We will also investigate the impact of full body motion capture on the future of video games. During the last five years the gaming industry has experienced a significant change of paradigm. Traditional input devices like the keyboard, mouse, touch screen and hand-held game console are being widely replaced by motion capture technology such as the Nintendo Wii, Playstation Move, and Microsoft Kinect. Players are embracing the change that allows them to employ their entire bodies in the game and interact with the computer in a more natural and intuitive way.
To illustrate this idea we have developed the Motion Capture Basketball video game (Bogdanovych, 2011). In this game the player equipped with XSENS MVN suit pantomimes various basketball moves, while the corresponding avatar is replicating those moves and plays with the ball in the virtual world of Second Life. The key novelty shown in this game is that there is no gesture recognition being conducted. Instead, the data received from the suit is being processed and streamed directly into the virtual world. This data stream is then used for animating the avatar and estimating the ball movement depending on the physical parameters of the player's body joints.

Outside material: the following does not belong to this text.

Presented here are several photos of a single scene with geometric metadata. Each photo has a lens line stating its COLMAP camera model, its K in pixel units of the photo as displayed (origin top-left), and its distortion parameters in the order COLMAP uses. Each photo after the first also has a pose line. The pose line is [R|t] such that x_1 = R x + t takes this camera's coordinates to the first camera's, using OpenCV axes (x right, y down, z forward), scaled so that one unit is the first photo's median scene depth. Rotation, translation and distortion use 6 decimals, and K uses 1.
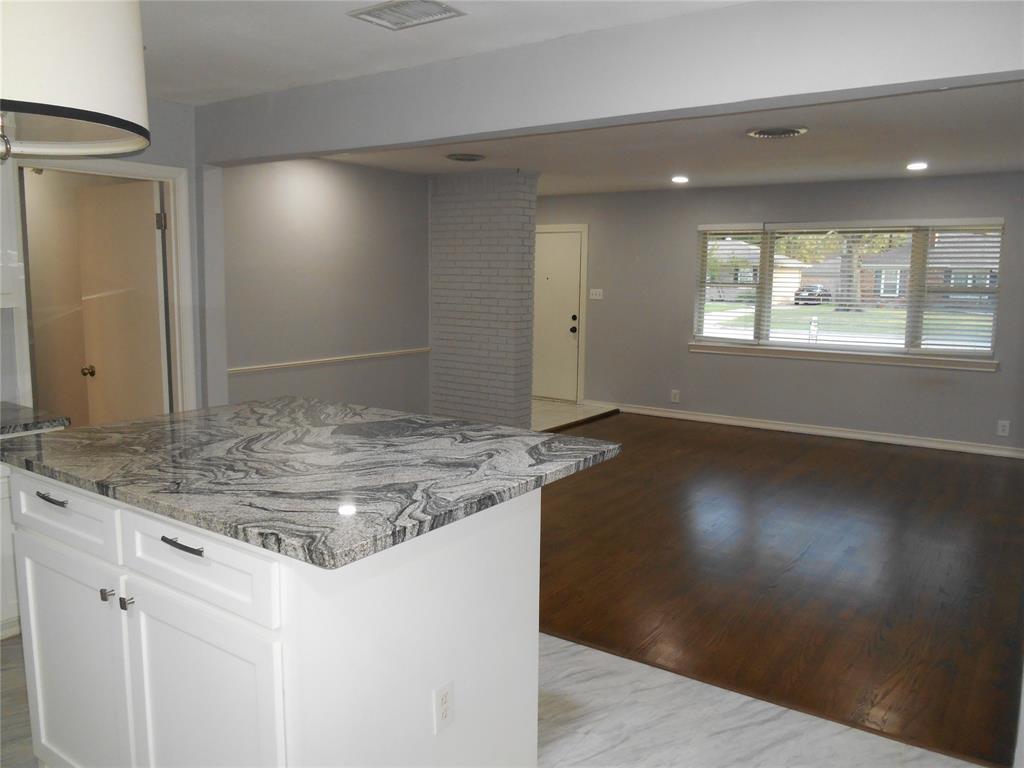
lens RADIAL K [[793.7, 0, 512.3], [0, 793.7, 386.0], [0, 0, 1]] dist [-0.031543, 0.010147]
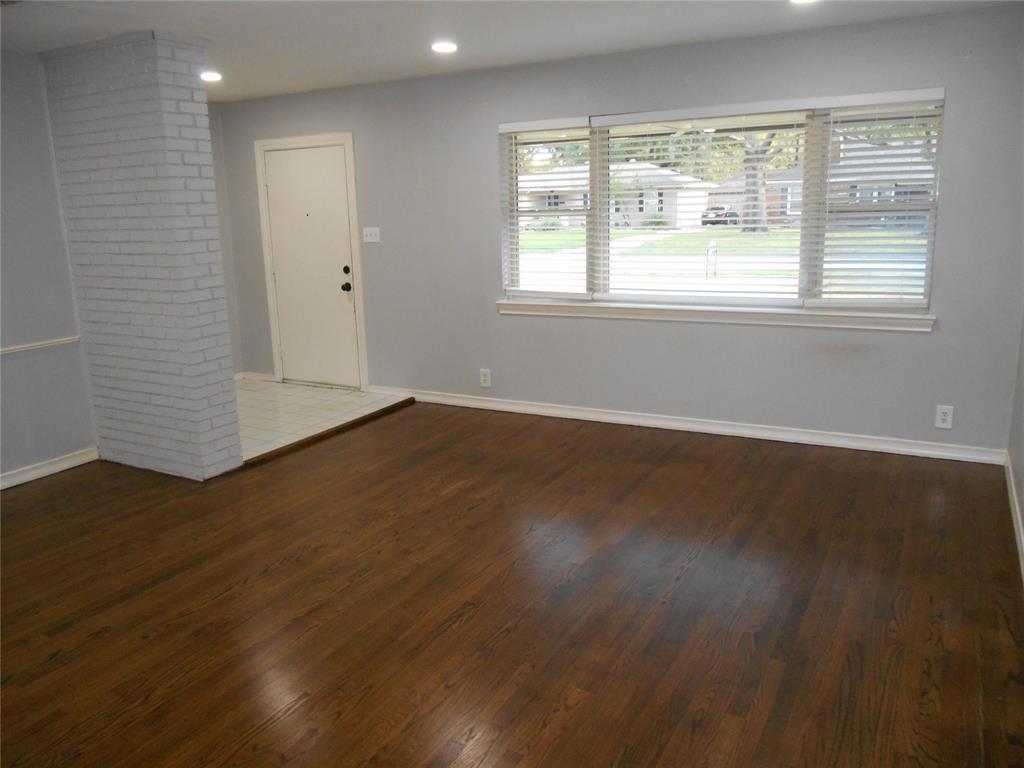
lens RADIAL K [[793.7, 0, 514.8], [0, 793.7, 390.3], [0, 0, 1]] dist [-0.031543, 0.010147]
pose [[0.993426, -0.064814, 0.094365, 0.277134], [0.056159, 0.994206, 0.091651, -0.065894], [-0.099759, -0.085748, 0.991310, 0.513588]]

The motion stream is broadcasted to all the objects present in the virtual world, bringing new possibilities to game development.
We will investigate our hypothesis that for games like basketball it is possible to adjust the physics system so that movements that result in scoring a point in the game would also result scoring on the actual physical court and vice-versa.
Real-Time Human-Robot Interactive Coaching System with Full-Body Control Interface
With autonomous robots becoming increasingly prevalent in society, natural and intuitive methods are required to interact, guide and improve robot behaviour. When one person coaches another the objective of the coach is to use their relevant expert knowledge and experience to improve the task performance of the person being coached. This knowledge transfer is often verbal, but can be aided by demonstration, pictures, videos, and other forms of communication. However, what is the best way to coach an autonomous robot?
Learning by demonstration, observation and imitation are approaches to robot learning in which a teacher (or coach) provides examples of the desired robot behaviour. Examples range from a teleoperated robot recording the actions performed by the teacher, to autonomous robots learning to perform actions by watching a human teacher perform a similar action. Likewise, in the realm of virtual agents, imitation learning has been used to teach autonomous agents in gaming environments to perform complex manoeuvres performed by human experts.
In this project we consider how to best teach humanoid robots to perform complex movement patterns by mimicking the behaviour of a human operator wearing a full-body motion capture suit. We will build on top of our initial experiments (Bogdanovych, Stanton, et. al. 2011) with using motion capture for coaching robots playing soccer in the RoboCup Standard Platform League (SPL).
Our long-term goal is to explore methods of teaching the robot (in real-time) to extend and improve their capabilities without explicit programming.